Sa voix n’était qu’un murmure, pour éviter d’être entendu par le guerrier toujours à son poste, mais l’émotion se lisait dans son regard. Talia sentit son cœur se serrer. Effectivement, la situation n’était pas la meilleure qu’ils aient pu vivre, parmi tout un tas d’autres où ils n’avaient pas été bien traités. Le nombre d’adultes malhonnêtes qui avaient promis de prendre soin d’eux que parce que leur bonne action leur permettait de toucher un chèque se comptaient sur les doigts d’une main. C’était néanmoins beaucoup trop.

Elle déposa sa tête sur l’épaule de son frère. Elle aurait aimé avoir les mots et la force pour le rassurer, profiter de ce moment où il se confiait à elle plutôt que de rester enfermé dans sa tête, mais elle n’y arrivait pas. Elle était aussi perdue que lui.
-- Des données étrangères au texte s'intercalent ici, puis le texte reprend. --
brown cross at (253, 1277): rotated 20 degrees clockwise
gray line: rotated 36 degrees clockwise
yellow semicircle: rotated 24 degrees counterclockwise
Ils allaient y arriver. C’était ce qu’elle se répétait mentalement à chaque seconde. Mais le chemin à parcourir lui faisait peur. Ils avaient l’habitude de se débrouiller seuls, cependant, cette fois-ci, ils ne pouvaient le faire. Ils avaient besoin d’aide, et ils ne savaient pas vraiment à qui faire confiance.

Loric bougea finalement, s’approchant d’eux. Talia releva sa tête et les jumeaux le dévisagèrent, prudents. Alaric se souvenait très bien de sa propension à lui balader une lame sous le nez. Ils se raidirent lorsque l’homme porta sa main dans son dos, semblant chercher quelque chose coincé dans sa ceinture, sous sa veste.

Ce dernier leur tendit alors, toujours aussi silencieusement, deux poignards, dans leurs fourreaux.

  • Au cas où, fit-il simplement.

Il les fixait sans ciller. Son air était toujours aussi grave, mais pour une fois, son hostilité ne leur était pas destinée.

L’homme taciturne jugeait qu’il était préférable que leurs protégés aient une arme sous la main pour se défendre, dans le cas où ils rencontreraient des problèmes. Même si l’un d’entre eux avait tenté de le tuer, lui ainsi que son coéquipier, peu de temps auparavant. Il n’était pas sûr d’un jour pouvoir oublier cette rancœur envers les mages, qui le dévorait depuis bien des années maintenant, mais il avait une tâche à accomplir, quoi qu’il lui en coûte.

Les adolescents acceptèrent sans émettre le moindre son. Ce n’était pas la première fois qu’ils étaient armés, mais ils doutaient fortement de s’en sortir face à des guerriers expérimentés de la trempe d’Oza-Fynn, Gadriel ou Loric.

Talia enfouit la lame sous son oreiller de fortune, à portée de main, prête à aller se coucher. Elle jeta un coup d’œil à Alaric, qui lui sourit faiblement.

  • Bonne nuit, articula-t-il silencieusement à son intention.

Le regard de l’adolescent se porta brièvement sur le guerrier, qui avait repris son poste, avant de revenir sur le cadeau insolite. Sortant la lame de son fourreau, il la dévisagea pensivement. Il était loin d’être certain d’être en mesure de se défendre efficacement si quelque chose se passait. Surtout avec ce que leur avait raconté Gadriel.

Nullement rassuré, il rangea la lame et se laissa tomber sur le dos, son regard cherchant la vue des étoiles à travers les feuillages. Au bout d’un moment, il ferma les yeux. Mais cette nuit-là, les adolescents ne dormirent pas aussi bien que les autres, leur esprit malmené par l’incertitude de ce qui allait se passer.